(Extracted records)

________________________________________

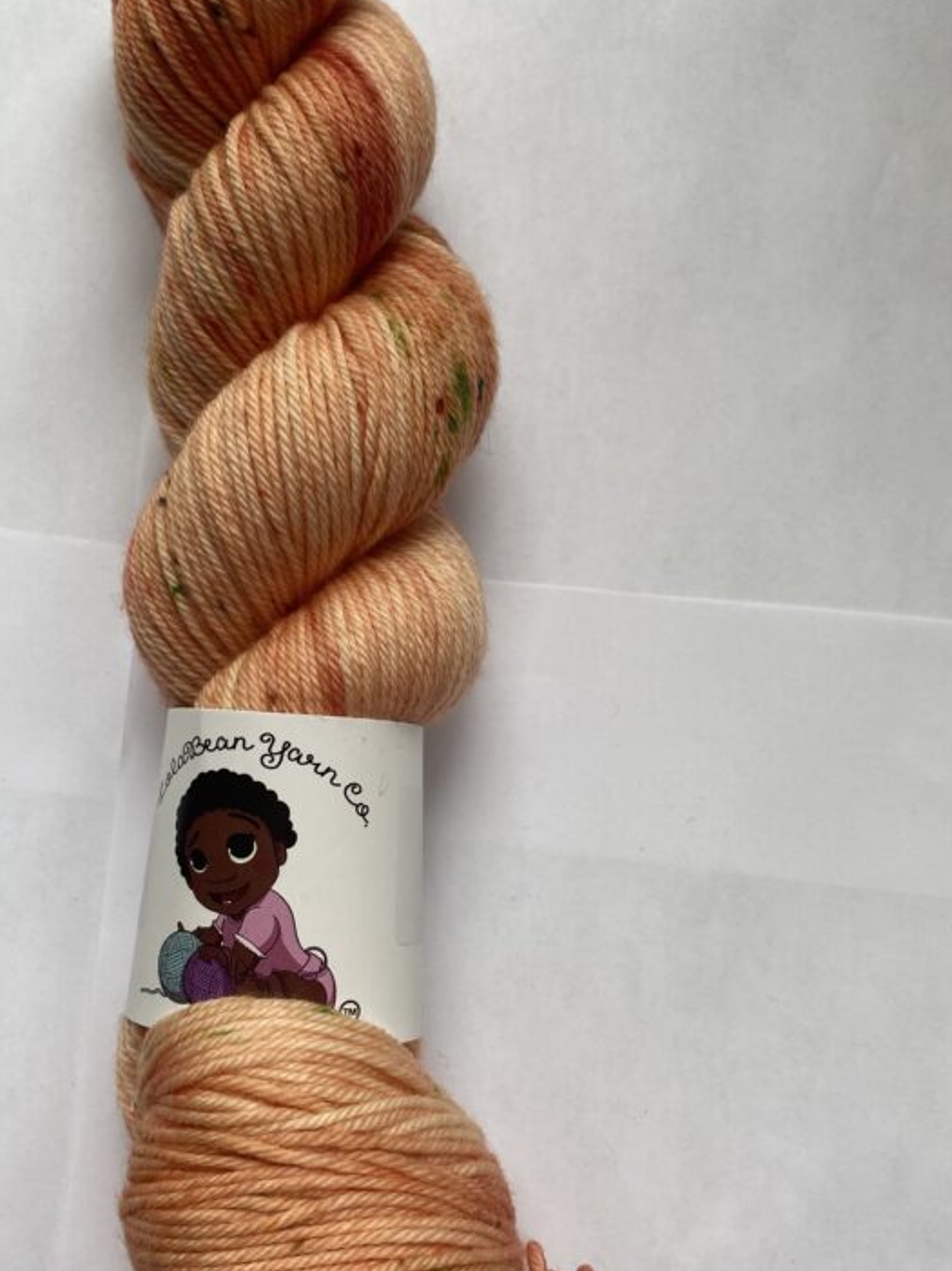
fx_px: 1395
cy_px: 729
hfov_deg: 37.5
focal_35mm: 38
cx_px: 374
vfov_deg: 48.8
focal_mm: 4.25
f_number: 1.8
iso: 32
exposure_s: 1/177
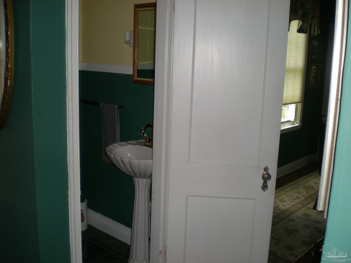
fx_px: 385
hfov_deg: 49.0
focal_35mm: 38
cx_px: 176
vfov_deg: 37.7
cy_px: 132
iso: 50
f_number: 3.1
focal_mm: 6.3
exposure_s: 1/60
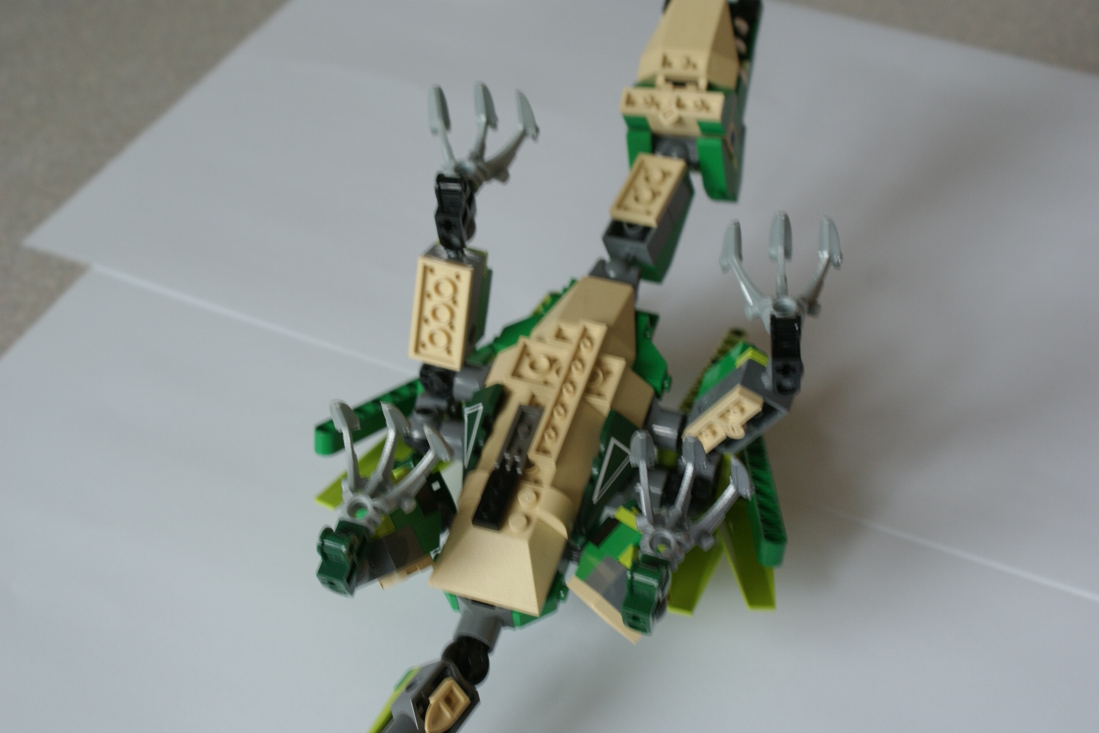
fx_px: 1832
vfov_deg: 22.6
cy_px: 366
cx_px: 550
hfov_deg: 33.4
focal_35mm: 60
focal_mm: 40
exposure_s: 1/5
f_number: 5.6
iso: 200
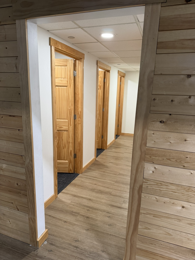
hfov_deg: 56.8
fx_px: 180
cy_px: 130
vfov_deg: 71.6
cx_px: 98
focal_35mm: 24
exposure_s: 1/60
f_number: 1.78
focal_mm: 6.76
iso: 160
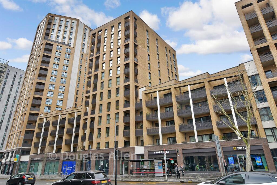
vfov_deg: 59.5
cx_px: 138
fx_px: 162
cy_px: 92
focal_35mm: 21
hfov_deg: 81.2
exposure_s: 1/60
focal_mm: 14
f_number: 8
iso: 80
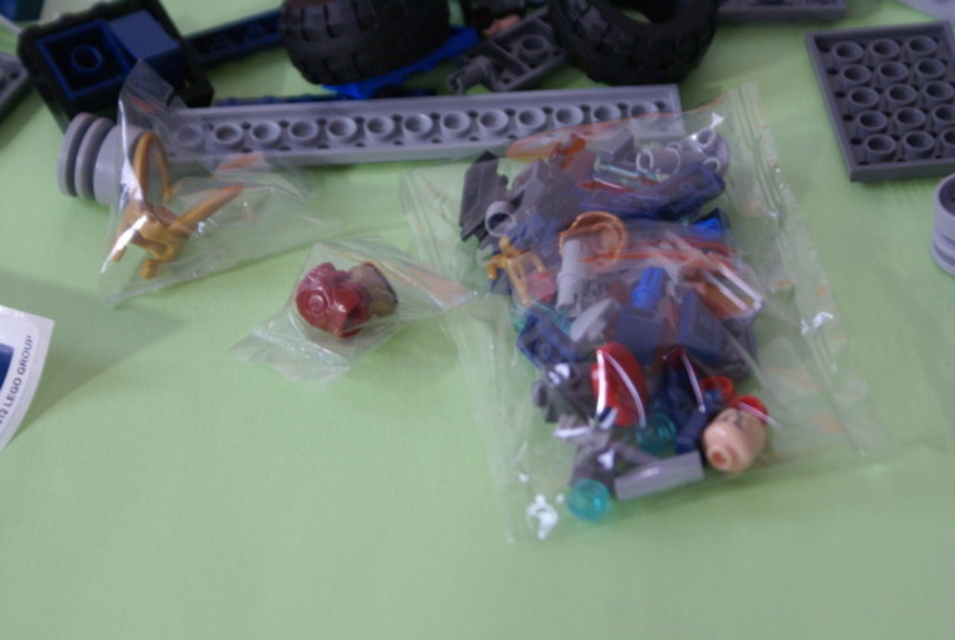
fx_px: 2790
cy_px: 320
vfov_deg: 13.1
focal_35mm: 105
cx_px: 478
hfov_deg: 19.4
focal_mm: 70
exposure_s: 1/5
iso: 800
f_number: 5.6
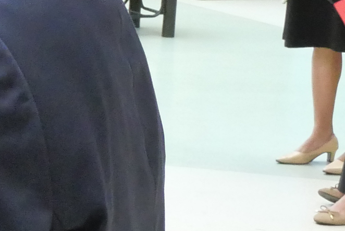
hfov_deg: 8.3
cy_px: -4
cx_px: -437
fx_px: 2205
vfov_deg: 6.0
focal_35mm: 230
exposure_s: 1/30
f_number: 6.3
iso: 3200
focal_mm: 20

________________________________________

Apart from the pictures, repeat every entry exactly.

fx_px: 1395
cy_px: 729
hfov_deg: 37.5
focal_35mm: 38
cx_px: 374
vfov_deg: 48.8
focal_mm: 4.25
f_number: 1.8
iso: 32
exposure_s: 1/177
fx_px: 385
hfov_deg: 49.0
focal_35mm: 38
cx_px: 176
vfov_deg: 37.7
cy_px: 132
iso: 50
f_number: 3.1
focal_mm: 6.3
exposure_s: 1/60
fx_px: 1832
vfov_deg: 22.6
cy_px: 366
cx_px: 550
hfov_deg: 33.4
focal_35mm: 60
focal_mm: 40
exposure_s: 1/5
f_number: 5.6
iso: 200
hfov_deg: 56.8
fx_px: 180
cy_px: 130
vfov_deg: 71.6
cx_px: 98
focal_35mm: 24
exposure_s: 1/60
f_number: 1.78
focal_mm: 6.76
iso: 160
vfov_deg: 59.5
cx_px: 138
fx_px: 162
cy_px: 92
focal_35mm: 21
hfov_deg: 81.2
exposure_s: 1/60
focal_mm: 14
f_number: 8
iso: 80
fx_px: 2790
cy_px: 320
vfov_deg: 13.1
focal_35mm: 105
cx_px: 478
hfov_deg: 19.4
focal_mm: 70
exposure_s: 1/5
iso: 800
f_number: 5.6
hfov_deg: 8.3
cy_px: -4
cx_px: -437
fx_px: 2205
vfov_deg: 6.0
focal_35mm: 230
exposure_s: 1/30
f_number: 6.3
iso: 3200
focal_mm: 20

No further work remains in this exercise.